======== Task inputs ========
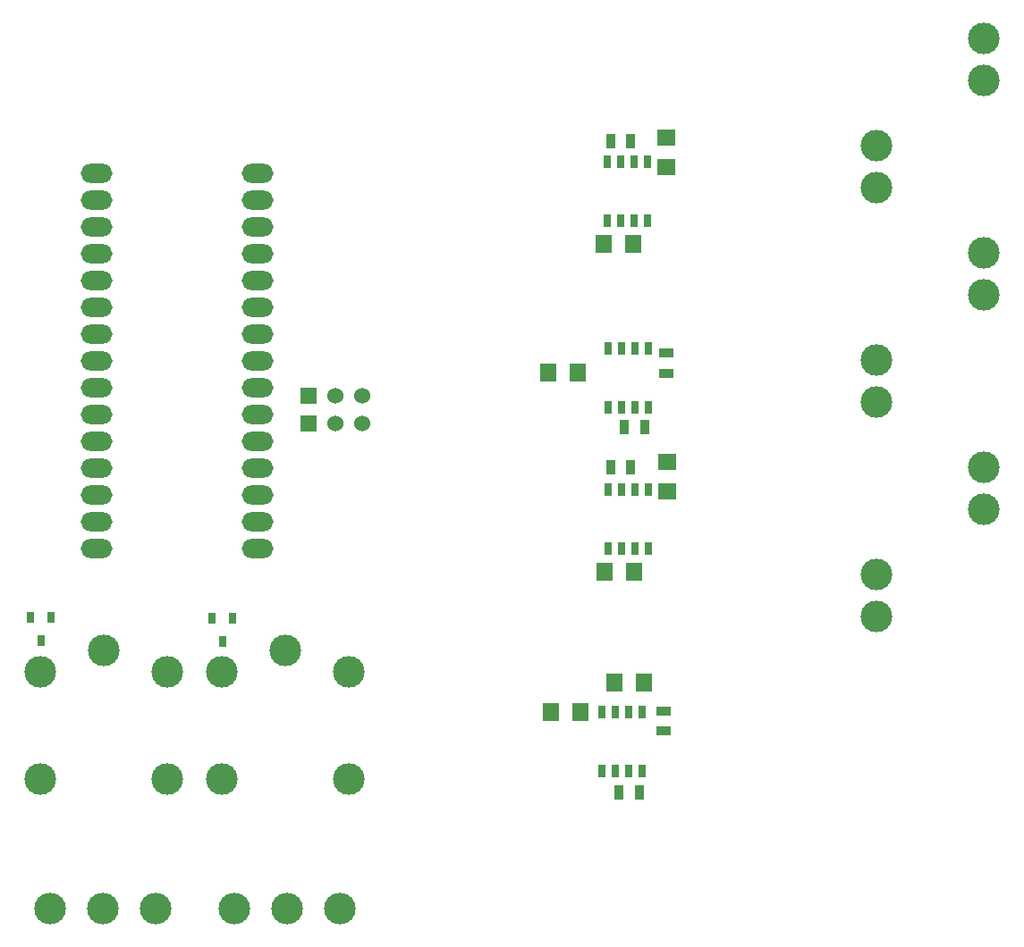
<source format=gbs>
G04 (created by PCBNEW (2013-07-07 BZR 4022)-stable) date 01/04/2014 01:53:02*
%MOIN*%
G04 Gerber Fmt 3.4, Leading zero omitted, Abs format*
%FSLAX34Y34*%
G01*
G70*
G90*
G04 APERTURE LIST*
%ADD10C,0.00590551*%
%ADD11R,0.025X0.05*%
%ADD12R,0.055X0.035*%
%ADD13R,0.035X0.055*%
%ADD14R,0.06X0.06*%
%ADD15C,0.06*%
%ADD16C,0.11811*%
%ADD17R,0.071X0.063*%
%ADD18R,0.063X0.071*%
%ADD19O,0.11811X0.0708661*%
%ADD20O,0.11811X0.11811*%
%ADD21R,0.0315X0.0394*%
G04 APERTURE END LIST*
G54D10*
G54D11*
X58580Y-37600D03*
X59080Y-37600D03*
X59580Y-37600D03*
X60080Y-37600D03*
X60080Y-39800D03*
X59580Y-39800D03*
X59080Y-39800D03*
X58580Y-39800D03*
X60041Y-32832D03*
X59541Y-32832D03*
X59041Y-32832D03*
X58541Y-32832D03*
X58541Y-30632D03*
X59041Y-30632D03*
X59541Y-30632D03*
X60041Y-30632D03*
X60080Y-45076D03*
X59580Y-45076D03*
X59080Y-45076D03*
X58580Y-45076D03*
X58580Y-42876D03*
X59080Y-42876D03*
X59580Y-42876D03*
X60080Y-42876D03*
X58344Y-51183D03*
X58844Y-51183D03*
X59344Y-51183D03*
X59844Y-51183D03*
X59844Y-53383D03*
X59344Y-53383D03*
X58844Y-53383D03*
X58344Y-53383D03*
G54D12*
X60669Y-51871D03*
X60669Y-51121D03*
X60748Y-38524D03*
X60748Y-37774D03*
G54D13*
X58680Y-29881D03*
X59430Y-29881D03*
X59941Y-40551D03*
X59191Y-40551D03*
X59745Y-54173D03*
X58995Y-54173D03*
X58680Y-42047D03*
X59430Y-42047D03*
G54D14*
X47425Y-39370D03*
G54D15*
X48425Y-39370D03*
X49425Y-39370D03*
G54D14*
X47425Y-40393D03*
G54D15*
X48425Y-40393D03*
X49425Y-40393D03*
G54D16*
X39783Y-48877D03*
X42145Y-49665D03*
X42145Y-53681D03*
X37421Y-53681D03*
X37421Y-49665D03*
X46555Y-48877D03*
X48917Y-49665D03*
X48917Y-53681D03*
X44192Y-53681D03*
X44192Y-49665D03*
G54D17*
X60787Y-41851D03*
X60787Y-42951D03*
G54D18*
X56457Y-51181D03*
X57557Y-51181D03*
X58820Y-50078D03*
X59920Y-50078D03*
X59565Y-45944D03*
X58465Y-45944D03*
X59526Y-33700D03*
X58426Y-33700D03*
G54D17*
X60748Y-29725D03*
X60748Y-30825D03*
G54D18*
X56339Y-38503D03*
X57439Y-38503D03*
G54D19*
X45519Y-45055D03*
X45519Y-44055D03*
X45519Y-43055D03*
X45519Y-42055D03*
X45519Y-41055D03*
X45519Y-40055D03*
X45519Y-39055D03*
X45519Y-38055D03*
X45519Y-37055D03*
X45519Y-36055D03*
X45519Y-35055D03*
X45519Y-34055D03*
X45519Y-33055D03*
X45519Y-32055D03*
X45519Y-31055D03*
X39519Y-31055D03*
X39519Y-32055D03*
X39519Y-33055D03*
X39519Y-34055D03*
X39519Y-35055D03*
X39519Y-36055D03*
X39519Y-37055D03*
X39519Y-38055D03*
X39519Y-39055D03*
X39519Y-40055D03*
X39519Y-41055D03*
X39519Y-42055D03*
X39519Y-43055D03*
X39519Y-44055D03*
X39519Y-45055D03*
G54D16*
X72598Y-26023D03*
X72598Y-27603D03*
X68598Y-30023D03*
X68598Y-31603D03*
X72598Y-34023D03*
X72598Y-35603D03*
X68598Y-38023D03*
X68598Y-39603D03*
X72588Y-42023D03*
X72593Y-43603D03*
X68598Y-46023D03*
X68598Y-47603D03*
G54D20*
X44645Y-58503D03*
X46614Y-58503D03*
X48582Y-58503D03*
X37795Y-58503D03*
X39763Y-58503D03*
X41732Y-58503D03*
G54D21*
X44212Y-48543D03*
X44587Y-47677D03*
X43837Y-47677D03*
X37440Y-48503D03*
X37815Y-47637D03*
X37065Y-47637D03*
M02*

</source>
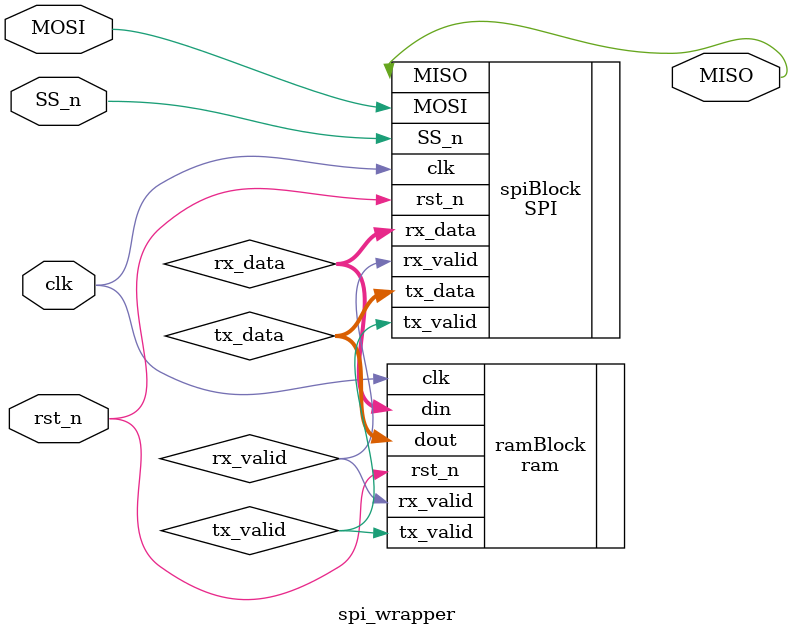
<source format=v>
module spi_wrapper (
    input clk,
    input rst_n,
    input MOSI,
    input SS_n,
    output MISO
);

    wire tx_valid, rx_valid;
    wire [9:0] rx_data;
    wire [7:0] tx_data;

    SPI spiBlock (
        .clk(clk),
        .rst_n(rst_n),
        .MOSI(MOSI),
        .SS_n(SS_n),
        .tx_valid(tx_valid),
        .tx_data(tx_data),
        .MISO(MISO),
        .rx_valid(rx_valid),
        .rx_data(rx_data)
    );

    ram #(
        .MEM_DEPTH(256),
        .ADDR_SIZE(8)
    ) ramBlock (
        .clk(clk),
        .rst_n(rst_n),
        .din(rx_data),
        .rx_valid(rx_valid),
        .dout(tx_data),
        .tx_valid(tx_valid)
    );
endmodule


</source>
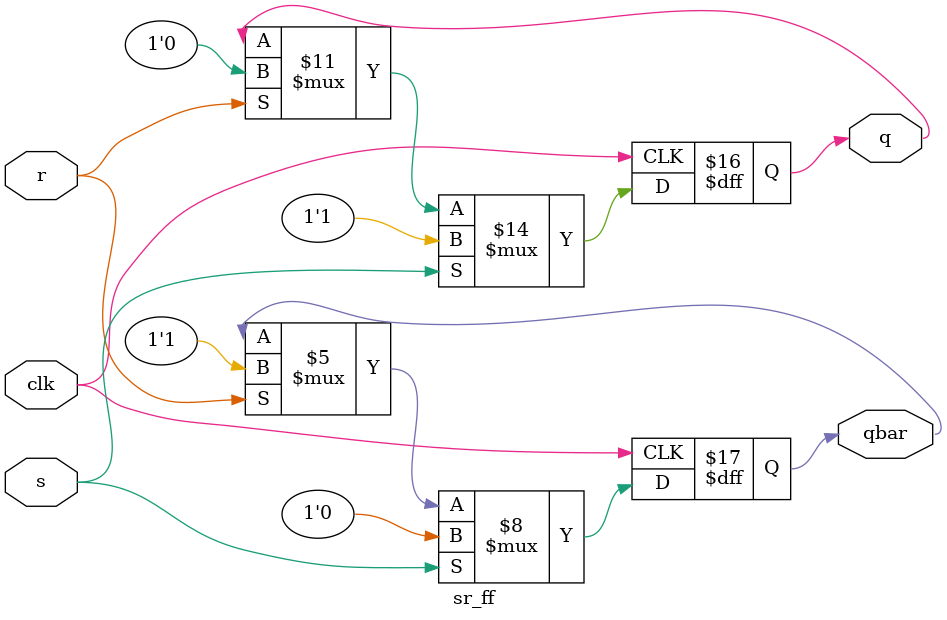
<source format=v>
module sr_ff(clk, s, r, q, qbar);

input clk, s, r;
output reg q, qbar;

always @(posedge clk) begin
    if(s == 1)
        begin
            q <= 1;
            qbar <= 0;
        end
    else if (r == 1)
        begin
            q <= 0;
            qbar <= 1;
        end
    else
        begin
            q <= q;
            qbar <= qbar;
        end
end

endmodule
</source>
========
The listing is to be repeated exactly, with its pictures removed.

<source format=gbs>
G04 (created by PCBNEW (2013-07-07 BZR 4022)-stable) date 01/04/2014 01:53:02*
%MOIN*%
G04 Gerber Fmt 3.4, Leading zero omitted, Abs format*
%FSLAX34Y34*%
G01*
G70*
G90*
G04 APERTURE LIST*
%ADD10C,0.00590551*%
%ADD11R,0.025X0.05*%
%ADD12R,0.055X0.035*%
%ADD13R,0.035X0.055*%
%ADD14R,0.06X0.06*%
%ADD15C,0.06*%
%ADD16C,0.11811*%
%ADD17R,0.071X0.063*%
%ADD18R,0.063X0.071*%
%ADD19O,0.11811X0.0708661*%
%ADD20O,0.11811X0.11811*%
%ADD21R,0.0315X0.0394*%
G04 APERTURE END LIST*
G54D10*
G54D11*
X58580Y-37600D03*
X59080Y-37600D03*
X59580Y-37600D03*
X60080Y-37600D03*
X60080Y-39800D03*
X59580Y-39800D03*
X59080Y-39800D03*
X58580Y-39800D03*
X60041Y-32832D03*
X59541Y-32832D03*
X59041Y-32832D03*
X58541Y-32832D03*
X58541Y-30632D03*
X59041Y-30632D03*
X59541Y-30632D03*
X60041Y-30632D03*
X60080Y-45076D03*
X59580Y-45076D03*
X59080Y-45076D03*
X58580Y-45076D03*
X58580Y-42876D03*
X59080Y-42876D03*
X59580Y-42876D03*
X60080Y-42876D03*
X58344Y-51183D03*
X58844Y-51183D03*
X59344Y-51183D03*
X59844Y-51183D03*
X59844Y-53383D03*
X59344Y-53383D03*
X58844Y-53383D03*
X58344Y-53383D03*
G54D12*
X60669Y-51871D03*
X60669Y-51121D03*
X60748Y-38524D03*
X60748Y-37774D03*
G54D13*
X58680Y-29881D03*
X59430Y-29881D03*
X59941Y-40551D03*
X59191Y-40551D03*
X59745Y-54173D03*
X58995Y-54173D03*
X58680Y-42047D03*
X59430Y-42047D03*
G54D14*
X47425Y-39370D03*
G54D15*
X48425Y-39370D03*
X49425Y-39370D03*
G54D14*
X47425Y-40393D03*
G54D15*
X48425Y-40393D03*
X49425Y-40393D03*
G54D16*
X39783Y-48877D03*
X42145Y-49665D03*
X42145Y-53681D03*
X37421Y-53681D03*
X37421Y-49665D03*
X46555Y-48877D03*
X48917Y-49665D03*
X48917Y-53681D03*
X44192Y-53681D03*
X44192Y-49665D03*
G54D17*
X60787Y-41851D03*
X60787Y-42951D03*
G54D18*
X56457Y-51181D03*
X57557Y-51181D03*
X58820Y-50078D03*
X59920Y-50078D03*
X59565Y-45944D03*
X58465Y-45944D03*
X59526Y-33700D03*
X58426Y-33700D03*
G54D17*
X60748Y-29725D03*
X60748Y-30825D03*
G54D18*
X56339Y-38503D03*
X57439Y-38503D03*
G54D19*
X45519Y-45055D03*
X45519Y-44055D03*
X45519Y-43055D03*
X45519Y-42055D03*
X45519Y-41055D03*
X45519Y-40055D03*
X45519Y-39055D03*
X45519Y-38055D03*
X45519Y-37055D03*
X45519Y-36055D03*
X45519Y-35055D03*
X45519Y-34055D03*
X45519Y-33055D03*
X45519Y-32055D03*
X45519Y-31055D03*
X39519Y-31055D03*
X39519Y-32055D03*
X39519Y-33055D03*
X39519Y-34055D03*
X39519Y-35055D03*
X39519Y-36055D03*
X39519Y-37055D03*
X39519Y-38055D03*
X39519Y-39055D03*
X39519Y-40055D03*
X39519Y-41055D03*
X39519Y-42055D03*
X39519Y-43055D03*
X39519Y-44055D03*
X39519Y-45055D03*
G54D16*
X72598Y-26023D03*
X72598Y-27603D03*
X68598Y-30023D03*
X68598Y-31603D03*
X72598Y-34023D03*
X72598Y-35603D03*
X68598Y-38023D03*
X68598Y-39603D03*
X72588Y-42023D03*
X72593Y-43603D03*
X68598Y-46023D03*
X68598Y-47603D03*
G54D20*
X44645Y-58503D03*
X46614Y-58503D03*
X48582Y-58503D03*
X37795Y-58503D03*
X39763Y-58503D03*
X41732Y-58503D03*
G54D21*
X44212Y-48543D03*
X44587Y-47677D03*
X43837Y-47677D03*
X37440Y-48503D03*
X37815Y-47637D03*
X37065Y-47637D03*
M02*

</source>
<source format=v>
module spi_wrapper (
    input clk,
    input rst_n,
    input MOSI,
    input SS_n,
    output MISO
);

    wire tx_valid, rx_valid;
    wire [9:0] rx_data;
    wire [7:0] tx_data;

    SPI spiBlock (
        .clk(clk),
        .rst_n(rst_n),
        .MOSI(MOSI),
        .SS_n(SS_n),
        .tx_valid(tx_valid),
        .tx_data(tx_data),
        .MISO(MISO),
        .rx_valid(rx_valid),
        .rx_data(rx_data)
    );

    ram #(
        .MEM_DEPTH(256),
        .ADDR_SIZE(8)
    ) ramBlock (
        .clk(clk),
        .rst_n(rst_n),
        .din(rx_data),
        .rx_valid(rx_valid),
        .dout(tx_data),
        .tx_valid(tx_valid)
    );
endmodule


</source>
<source format=v>
module sr_ff(clk, s, r, q, qbar);

input clk, s, r;
output reg q, qbar;

always @(posedge clk) begin
    if(s == 1)
        begin
            q <= 1;
            qbar <= 0;
        end
    else if (r == 1)
        begin
            q <= 0;
            qbar <= 1;
        end
    else
        begin
            q <= q;
            qbar <= qbar;
        end
end

endmodule
</source>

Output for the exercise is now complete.